### Problem requirements
Can you print the part of the patch email below, starting with "[Intel-gfx] [PATCH 27/66]" and going on through "copy_(from|to)_user and mmap_sem).", word for word?

### Reading text
%%

[Intel-gfx] [PATCH 27/66] drm/i915/gem: Pull execbuf dma resv under a single critical section

Mon Jul 27 18:08:39 UTC 2020

On 7/15/20 1:51 PM, Chris Wilson wrote:
> Acquire all the objects and their backing storage, and page directories,
> as used by execbuf under a single common ww_mutex. Albeit we have to
> restart the critical section a few times in order to handle various
> restrictions (such as avoiding copy_(from|to)_user and mmap_sem).
>
> Signed-off-by: Chris Wilson <chris at chris-wilson.co.uk>
> ---
>   .../gpu/drm/i915/gem/i915_gem_execbuffer.c    | 168 +++++++++---------
>   .../i915/gem/selftests/i915_gem_execbuffer.c  |   8 +-
>   2 files changed, 87 insertions(+), 89 deletions(-)
>
> diff --git a/drivers/gpu/drm/i915/gem/i915_gem_execbuffer.c b/drivers/gpu/drm/i915/gem/i915_gem_execbuffer.c
> index ebabc0746d50..db433f3f18ec 100644
> --- a/drivers/gpu/drm/i915/gem/i915_gem_execbuffer.c
> +++ b/drivers/gpu/drm/i915/gem/i915_gem_execbuffer.c
> @@ -20,6 +20,7 @@
>   #include "gt/intel_gt_pm.h"
>   #include "gt/intel_gt_requests.h"
>   #include "gt/intel_ring.h"
> +#include "mm/i915_acquire_ctx.h"
>   
>   #include "i915_drv.h"
>   #include "i915_gem_clflush.h"
> @@ -244,6 +245,8 @@ struct i915_execbuffer {
>   	struct intel_context *context; /* logical state for the request */
>   	struct i915_gem_context *gem_context; /** caller's context */
>   
> +	struct i915_acquire_ctx acquire; /** lock for _all_ DMA reservations */
> +
>   	struct i915_request *request; /** our request to build */
>   	struct eb_vma *batch; /** identity of the batch obj/vma */
>   
> @@ -389,42 +392,6 @@ static void eb_vma_array_put(struct eb_vma_array *arr)
>   	kref_put(&arr->kref, eb_vma_array_destroy);
>   }
>   
> -static int
> -eb_lock_vma(struct i915_execbuffer *eb, struct ww_acquire_ctx *acquire)

%%

### Provided data
%%

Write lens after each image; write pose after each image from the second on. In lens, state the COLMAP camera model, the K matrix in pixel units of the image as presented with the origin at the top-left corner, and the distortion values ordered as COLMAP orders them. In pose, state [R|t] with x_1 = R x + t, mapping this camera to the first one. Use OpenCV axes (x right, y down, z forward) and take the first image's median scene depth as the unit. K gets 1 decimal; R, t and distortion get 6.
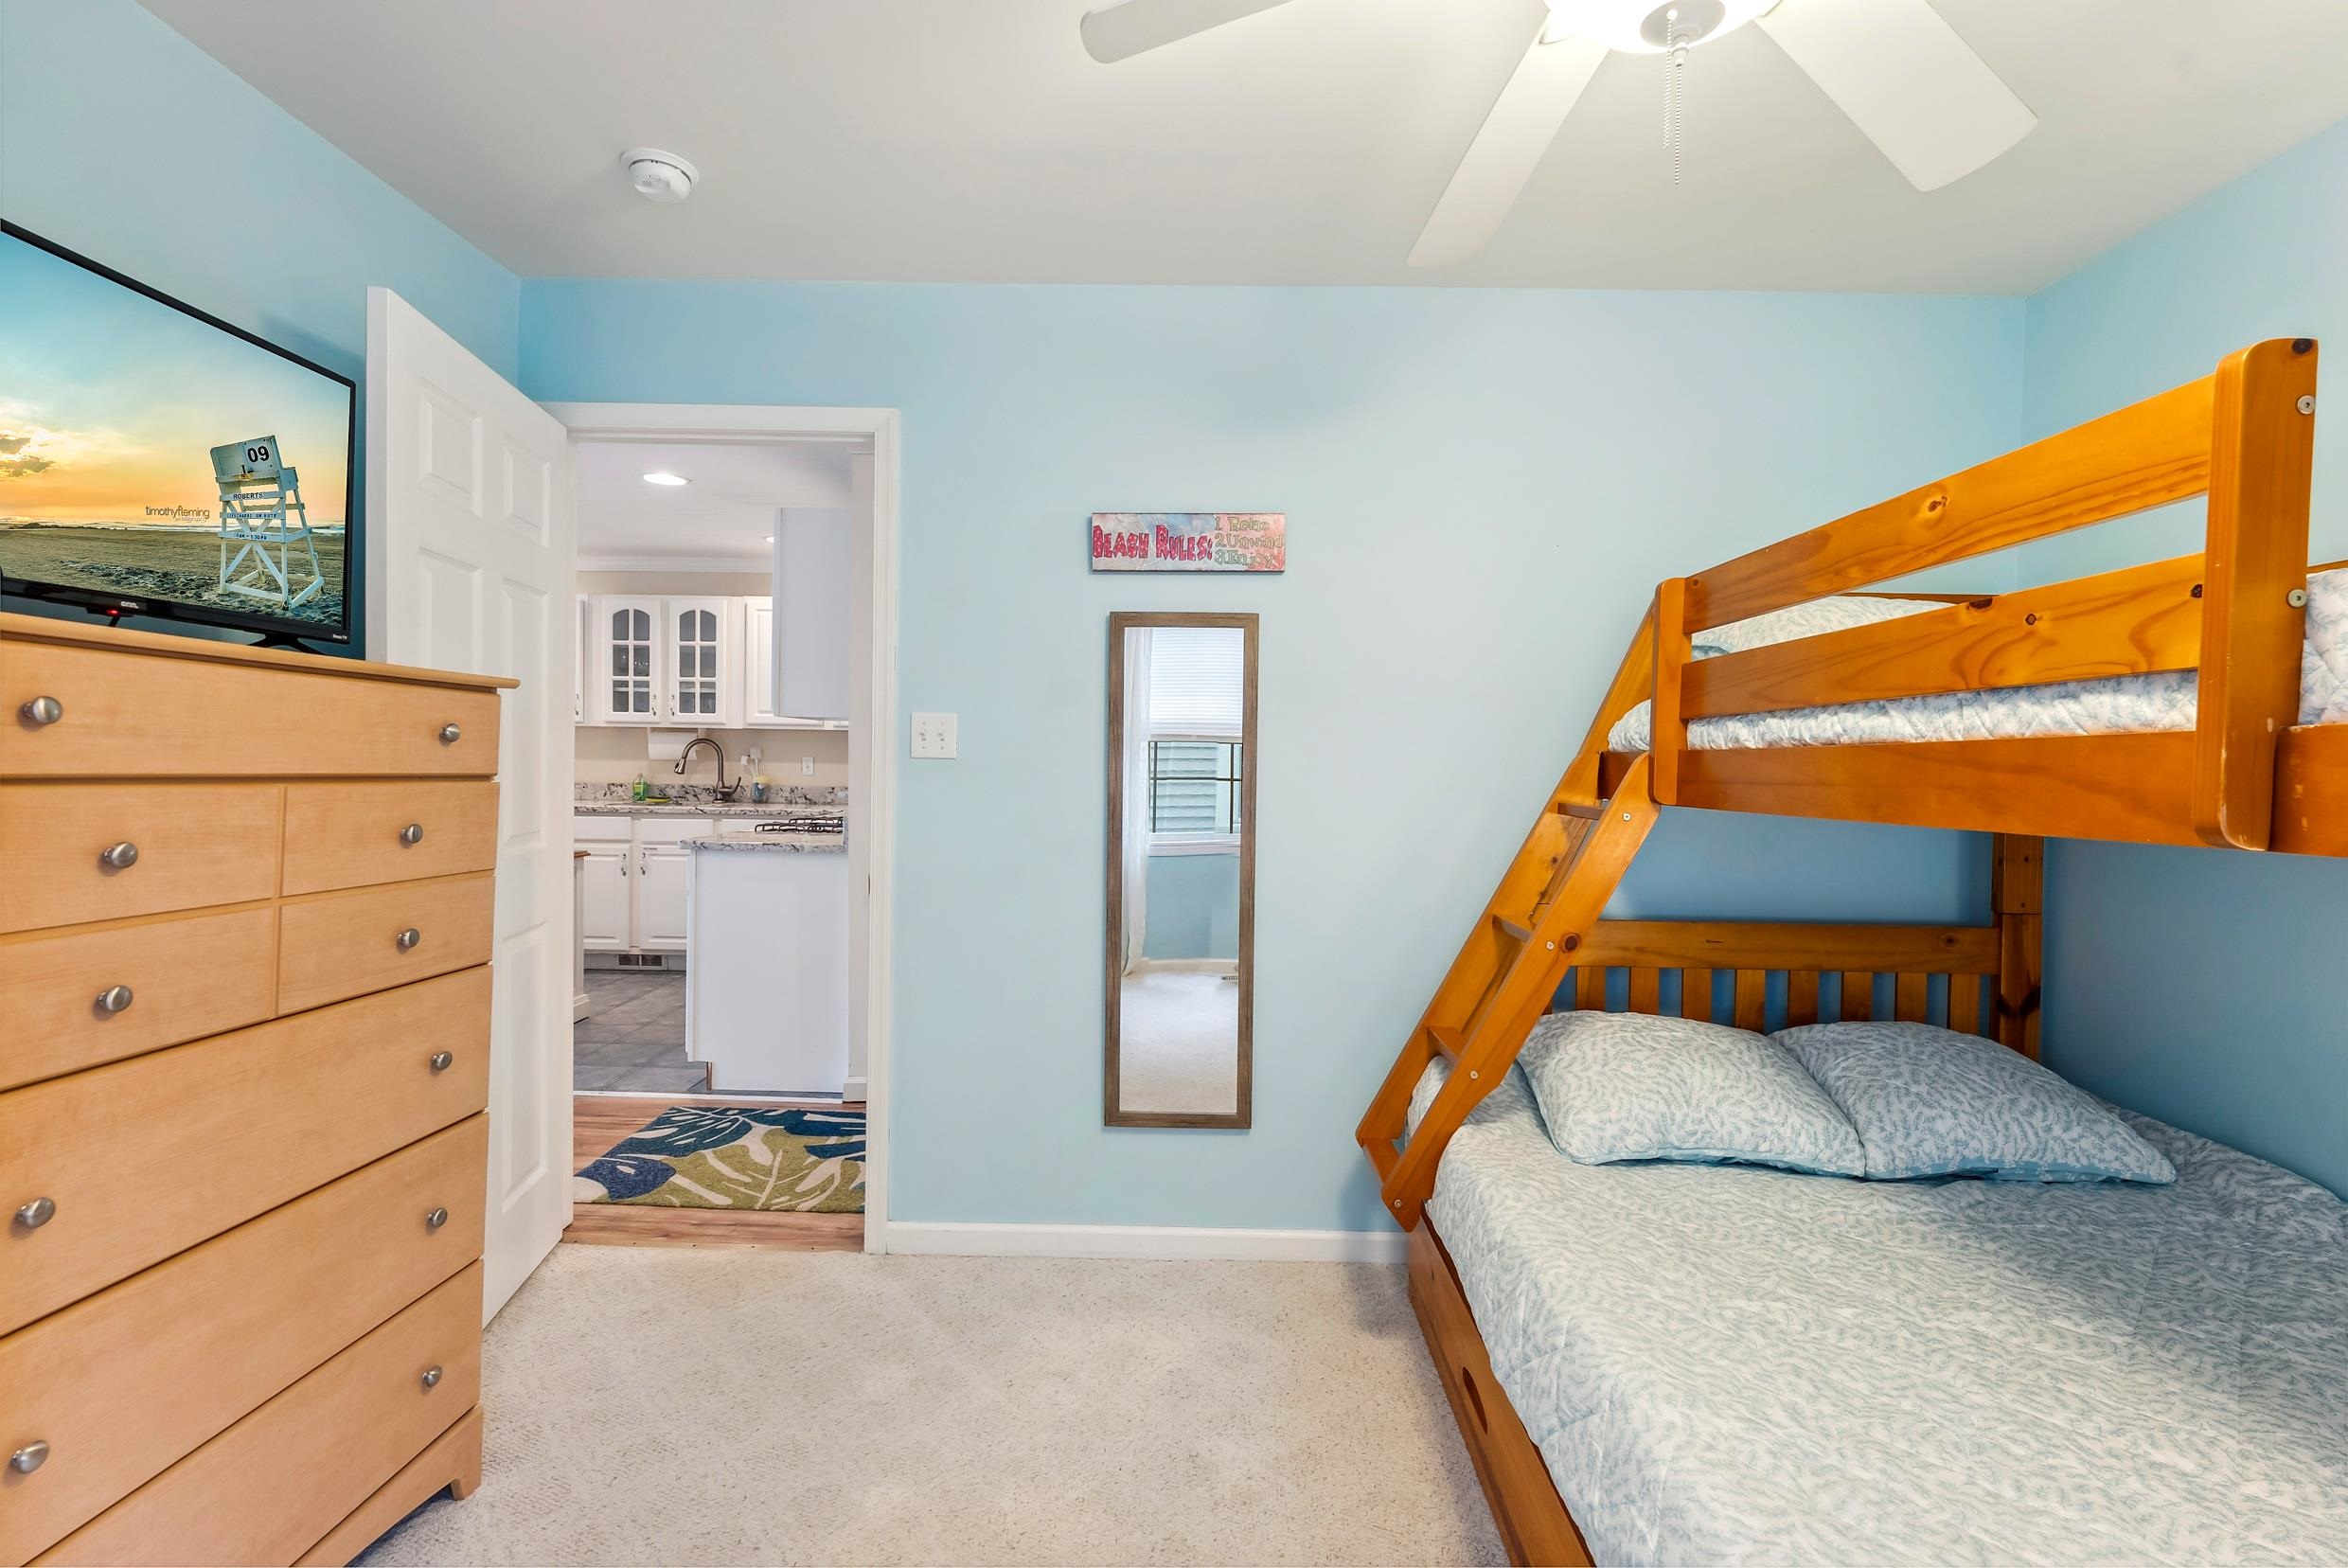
lens RADIAL K [[1064.9, 0, 1180.1], [0, 1064.9, 786.7], [0, 0, 1]] dist [0.001046, 0.000061]
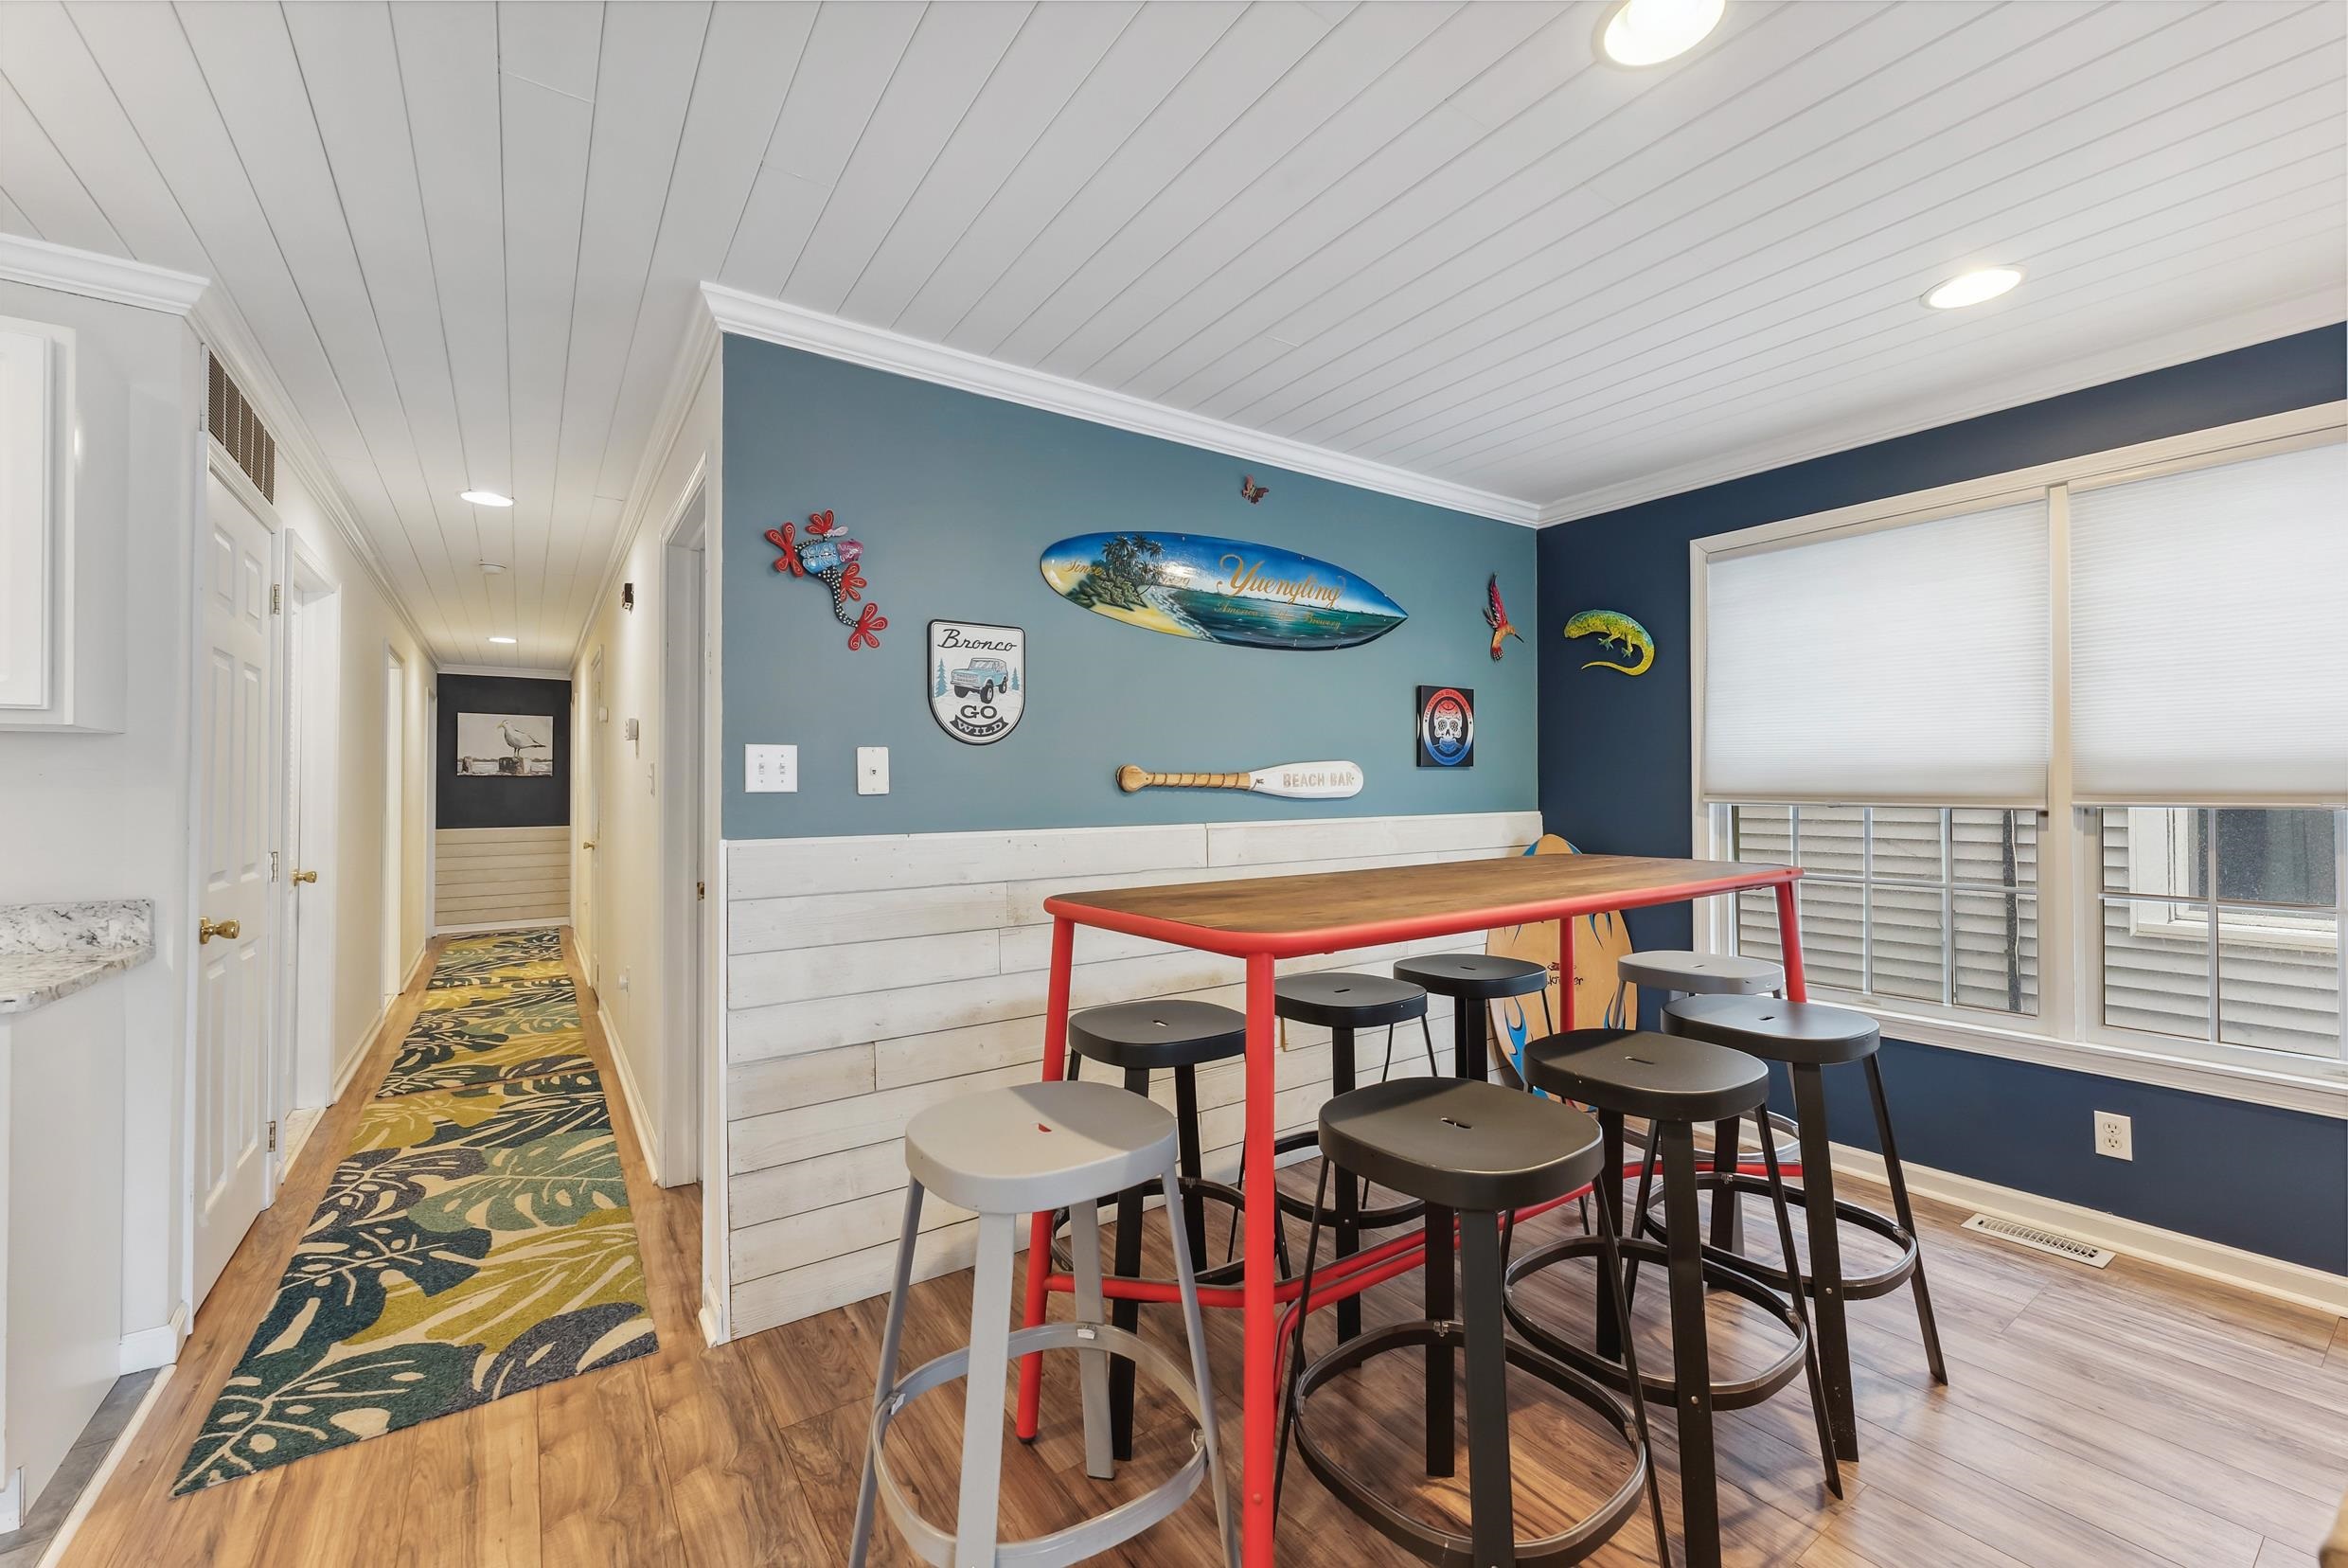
lens RADIAL K [[932.2, 0, 1175.4], [0, 932.2, 779.3], [0, 0, 1]] dist [-0.000123, -0.000432]
pose [[-0.585955, -0.005047, 0.810328, -0.681954], [0.011816, 0.999821, 0.014771, -0.027508], [-0.810257, 0.018230, -0.585790, 0.524651]]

%%

### Answer space
[Intel-gfx] [PATCH 27/66] drm/i915/gem: Pull execbuf dma resv under a single critical section

Mon Jul 27 18:08:39 UTC 2020

On 7/15/20 1:51 PM, Chris Wilson wrote:
> Acquire all the objects and their backing storage, and page directories,
> as used by execbuf under a single common ww_mutex. Albeit we have to
> restart the critical section a few times in order to handle various
> restrictions (such as avoiding copy_(from|to)_user and mmap_sem).